“The life of a ten-year-old girl is shattered by two drunken and remorseless young men. The mostly white town reacts with shock and horror at the inhuman crime. Until her black father acquires an assault rifle and takes matters into his hands.

For ten days, as burning crosses and the crack of sniper fire spread through the streets of Clanton, the nation sits spellbound as young defense attorney Jake Brigance struggles to save his client’s life…and then his own.”

I generally have a rule that I don’t watch movies based off of books until I’ve read them. To me, it’s the only way to truly understand the story that the author was trying to tell. In the case of this book, I actually did the opposite. I watched the movie first, then read the book a few years later. I was pleasantly surprised to find that they had done such a great job with the movie.

I have to be honest, I have a love hate relationship with this story. From a moral perspective, I find it hard to view Carl Lee Hailey and Jake Brigance as the heroes and D.A. Rufus Buckley as the villain. Yes, Carl Lee had a right to be angry and to despise the two young men who raped and attempted to murder his little girl. He had every right to want to kill them. However, they were arrested and on trial. They were being dealt with by the judicial system and they were not getting out of jail anytime soon. Carl Lee, knowing all of this, still decided to take the law into his own hands, killing the two young men and injuring a police officer in the process. Jake does everything in his power to free Carl Lee, even while knowing that he’s guilty. Now I know that it’s his job to do everything that he can to save his client. I do understand and accept that. My issue is that I don’t think Carl Lee or Jake are heroes, like the story paints them to be.
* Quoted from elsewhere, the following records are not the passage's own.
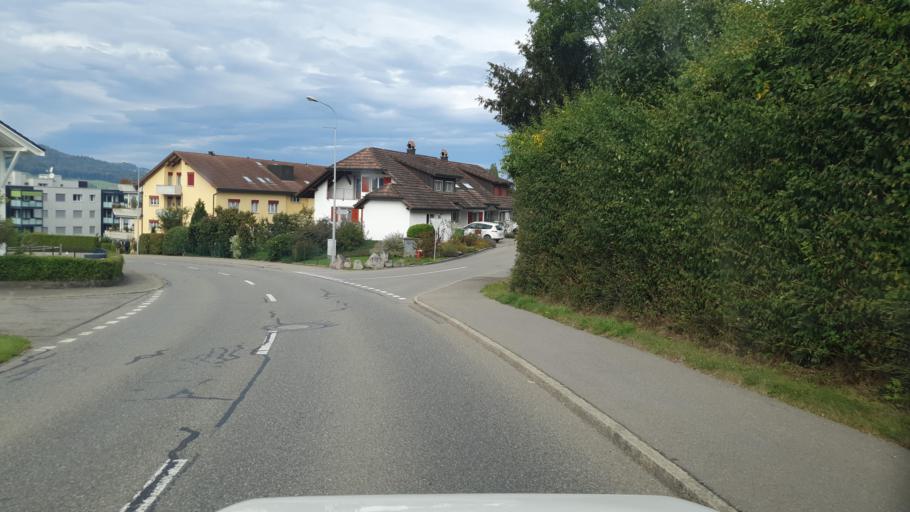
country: CH
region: Aargau
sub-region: Bezirk Lenzburg
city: Meisterschwanden
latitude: 47.2963
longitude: 8.2348
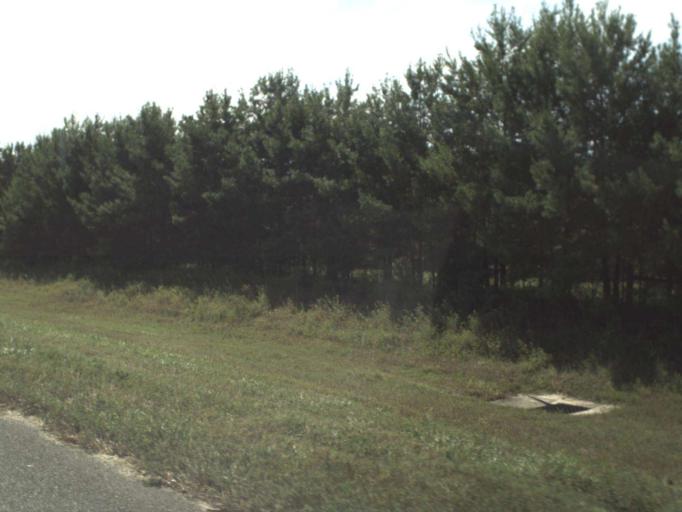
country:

I found out recently that A Time to Kill was actually John Grisham’s first book, but no one was interested in reading it. Like I said, it’s controversial. Not only for the reasons I already mentioned, but also because it deals with racism. The Ku Klux Klan is heavily involved in the story which, naturally, means that the ‘n’ word is used excessively. John Grisham decided to write The Firm and wait a few years before trying to release A Time to Kill again. When he did eventually release the book, it was a hit because people were willing to read a controversial story written by the famous author who wrote The Firm, The Pelican Brief, and The Client. 

It’s interesting to me that John Grisham got the inspiration for this book from To Kill A Mockingbird. I didn’t find any of the characters particularly admirable, not like Atticus Finch, and it wasn’t a book about saving someone who was innocent. I guess the similarities really just came down to the race issue.

Overall, I’m a huge fan of John Grisham’s work. He’s a brilliant and engaging writer who deals with tough topics and I appreciate that. His books are thought provoking and I enjoy dialoguing with other people who have read his books because they always spark interesting conversations and friendly debates, which is what I’ve always liked about controversial books. I really did enjoy A Time to Kill and, while I didn’t agree with every message in the story, I definitely did appreciate the very strong message of racial reconciliation. A message that will, unfortunately, always be relevant.